▶ [Your instructions] After counting the lines below that hold the word "further", reply with the count and nothing else.

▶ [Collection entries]
###

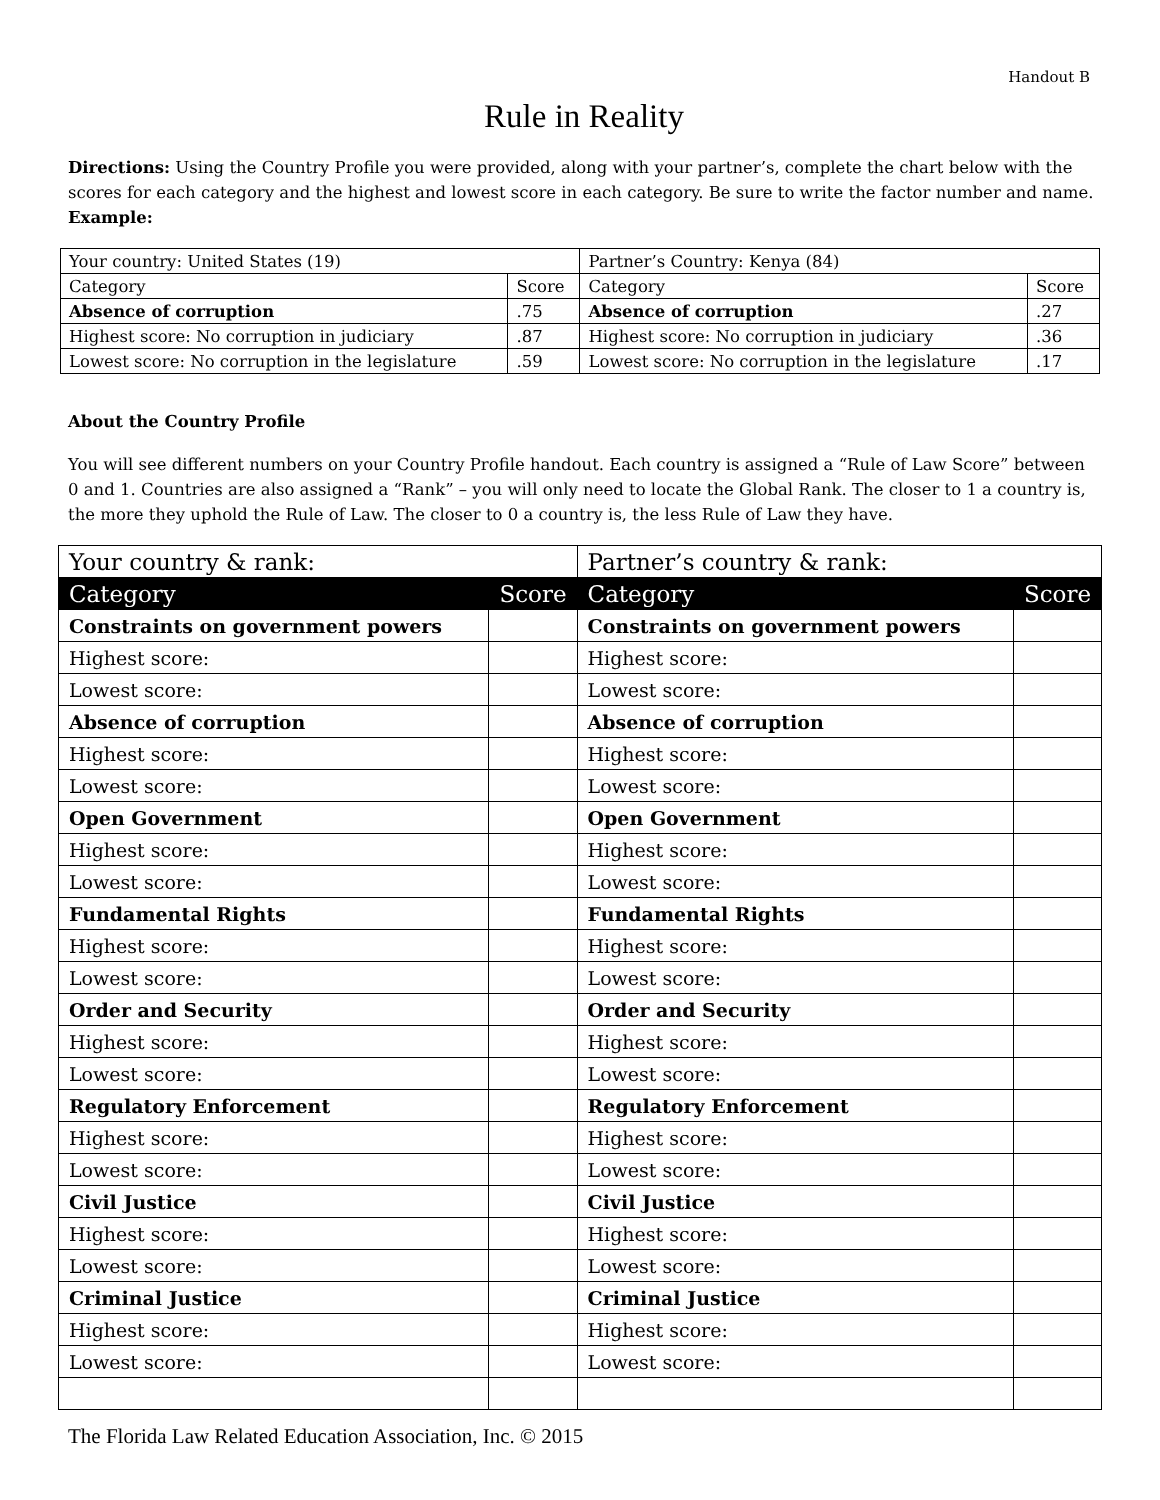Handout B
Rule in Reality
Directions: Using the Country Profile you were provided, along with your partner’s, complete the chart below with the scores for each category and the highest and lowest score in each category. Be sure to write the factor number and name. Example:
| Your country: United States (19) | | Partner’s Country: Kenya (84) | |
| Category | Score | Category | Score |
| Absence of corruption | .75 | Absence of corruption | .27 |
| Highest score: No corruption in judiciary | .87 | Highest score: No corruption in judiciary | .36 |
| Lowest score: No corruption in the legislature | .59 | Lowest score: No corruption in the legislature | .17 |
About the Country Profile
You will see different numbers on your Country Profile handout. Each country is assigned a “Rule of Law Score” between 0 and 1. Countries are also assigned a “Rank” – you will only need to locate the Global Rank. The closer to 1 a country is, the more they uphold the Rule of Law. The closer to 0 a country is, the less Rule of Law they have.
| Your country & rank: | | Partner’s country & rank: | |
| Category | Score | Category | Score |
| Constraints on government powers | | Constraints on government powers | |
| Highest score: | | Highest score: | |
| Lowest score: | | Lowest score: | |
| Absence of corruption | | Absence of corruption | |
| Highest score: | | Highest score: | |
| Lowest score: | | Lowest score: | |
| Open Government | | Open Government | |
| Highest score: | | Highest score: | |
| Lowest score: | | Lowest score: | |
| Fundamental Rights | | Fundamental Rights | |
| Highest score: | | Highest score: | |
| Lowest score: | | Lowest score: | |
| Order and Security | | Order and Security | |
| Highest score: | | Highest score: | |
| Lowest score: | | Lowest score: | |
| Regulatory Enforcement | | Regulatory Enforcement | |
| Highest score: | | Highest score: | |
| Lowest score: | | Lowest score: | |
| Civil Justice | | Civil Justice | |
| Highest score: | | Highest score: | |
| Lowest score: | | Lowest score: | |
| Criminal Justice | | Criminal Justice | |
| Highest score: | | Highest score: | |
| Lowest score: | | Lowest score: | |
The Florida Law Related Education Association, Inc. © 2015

###

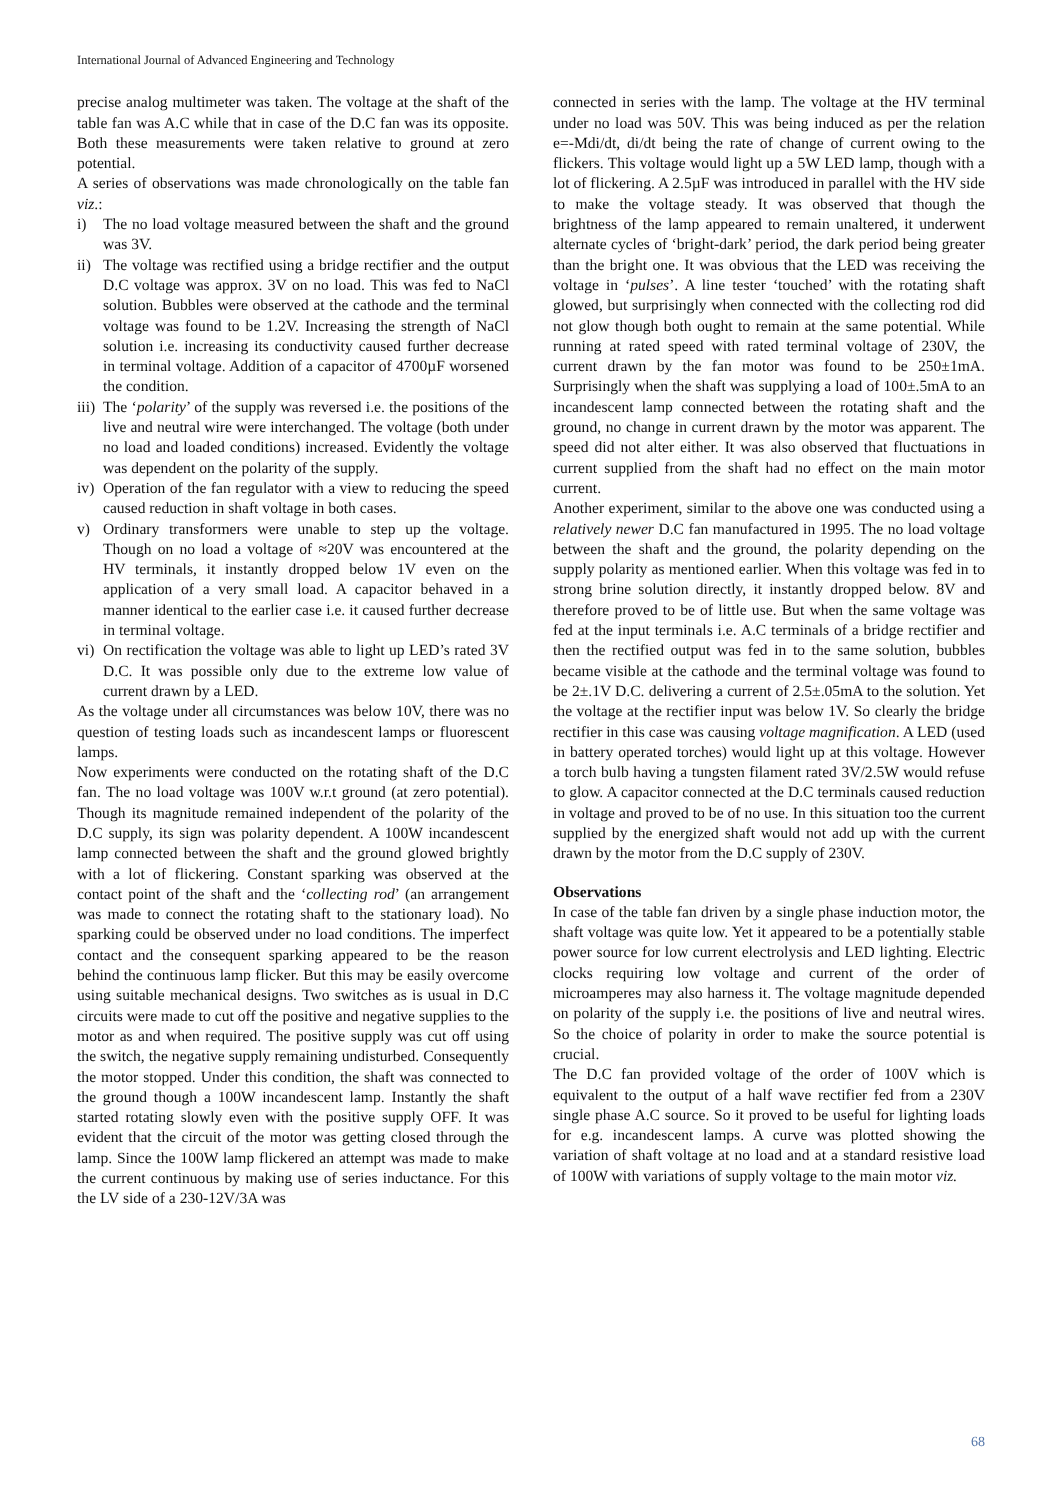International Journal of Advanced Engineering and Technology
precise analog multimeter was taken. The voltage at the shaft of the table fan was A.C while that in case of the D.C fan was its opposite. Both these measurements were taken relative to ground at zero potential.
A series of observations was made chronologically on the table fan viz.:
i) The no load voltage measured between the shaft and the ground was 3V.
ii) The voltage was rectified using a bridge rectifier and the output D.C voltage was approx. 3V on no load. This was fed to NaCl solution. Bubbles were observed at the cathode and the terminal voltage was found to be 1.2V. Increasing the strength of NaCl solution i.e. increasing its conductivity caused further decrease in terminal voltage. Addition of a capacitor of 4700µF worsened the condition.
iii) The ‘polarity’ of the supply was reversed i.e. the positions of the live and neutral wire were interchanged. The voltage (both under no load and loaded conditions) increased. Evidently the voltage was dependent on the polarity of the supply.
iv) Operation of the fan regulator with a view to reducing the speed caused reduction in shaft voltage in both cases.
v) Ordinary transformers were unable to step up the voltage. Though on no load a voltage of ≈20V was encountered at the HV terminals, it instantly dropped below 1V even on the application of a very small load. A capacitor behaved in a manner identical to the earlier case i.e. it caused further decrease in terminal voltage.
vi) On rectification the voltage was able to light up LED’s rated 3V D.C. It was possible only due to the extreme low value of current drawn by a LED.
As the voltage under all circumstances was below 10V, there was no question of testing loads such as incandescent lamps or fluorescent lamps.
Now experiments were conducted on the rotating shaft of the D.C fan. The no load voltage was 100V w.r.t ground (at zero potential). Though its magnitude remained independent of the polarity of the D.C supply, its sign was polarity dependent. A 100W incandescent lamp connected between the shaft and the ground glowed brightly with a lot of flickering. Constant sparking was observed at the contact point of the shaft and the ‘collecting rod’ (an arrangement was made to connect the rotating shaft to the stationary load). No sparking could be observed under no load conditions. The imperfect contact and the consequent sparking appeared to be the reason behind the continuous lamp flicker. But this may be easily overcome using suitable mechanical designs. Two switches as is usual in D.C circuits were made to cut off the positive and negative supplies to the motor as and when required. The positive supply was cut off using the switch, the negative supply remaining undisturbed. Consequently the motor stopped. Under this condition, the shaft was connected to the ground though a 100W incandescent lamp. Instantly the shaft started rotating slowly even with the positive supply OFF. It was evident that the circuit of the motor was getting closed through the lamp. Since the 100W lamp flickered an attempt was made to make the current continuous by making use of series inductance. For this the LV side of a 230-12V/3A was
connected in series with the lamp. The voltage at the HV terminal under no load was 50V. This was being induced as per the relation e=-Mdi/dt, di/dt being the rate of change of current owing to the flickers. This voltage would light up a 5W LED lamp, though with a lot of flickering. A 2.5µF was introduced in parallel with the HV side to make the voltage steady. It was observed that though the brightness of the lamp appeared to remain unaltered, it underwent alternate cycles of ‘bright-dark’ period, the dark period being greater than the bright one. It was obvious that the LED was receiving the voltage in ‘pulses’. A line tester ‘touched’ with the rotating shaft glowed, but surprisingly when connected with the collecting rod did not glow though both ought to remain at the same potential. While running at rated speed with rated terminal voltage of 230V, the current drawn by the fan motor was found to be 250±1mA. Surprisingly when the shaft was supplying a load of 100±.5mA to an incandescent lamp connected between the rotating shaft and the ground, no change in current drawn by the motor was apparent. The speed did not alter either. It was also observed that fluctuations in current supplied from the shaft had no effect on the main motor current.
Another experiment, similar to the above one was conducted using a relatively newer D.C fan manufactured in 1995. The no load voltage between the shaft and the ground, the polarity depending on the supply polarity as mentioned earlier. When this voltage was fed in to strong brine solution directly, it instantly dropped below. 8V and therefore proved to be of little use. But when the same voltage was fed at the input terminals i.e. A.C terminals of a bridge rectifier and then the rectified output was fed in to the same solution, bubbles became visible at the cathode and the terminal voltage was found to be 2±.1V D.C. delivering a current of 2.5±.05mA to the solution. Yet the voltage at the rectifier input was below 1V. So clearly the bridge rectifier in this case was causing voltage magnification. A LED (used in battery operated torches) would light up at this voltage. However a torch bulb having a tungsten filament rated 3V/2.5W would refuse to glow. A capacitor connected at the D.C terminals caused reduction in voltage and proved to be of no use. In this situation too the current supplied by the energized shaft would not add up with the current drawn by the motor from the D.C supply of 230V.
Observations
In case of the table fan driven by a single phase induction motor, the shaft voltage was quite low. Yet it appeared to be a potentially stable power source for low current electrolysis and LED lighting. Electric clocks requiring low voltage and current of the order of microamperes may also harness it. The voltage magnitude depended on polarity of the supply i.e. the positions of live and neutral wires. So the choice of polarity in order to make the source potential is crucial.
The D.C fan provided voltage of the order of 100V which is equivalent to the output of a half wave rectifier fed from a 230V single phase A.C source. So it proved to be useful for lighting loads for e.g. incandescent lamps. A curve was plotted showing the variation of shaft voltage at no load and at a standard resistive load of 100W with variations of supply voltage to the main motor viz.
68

###

▶ [Written response] 2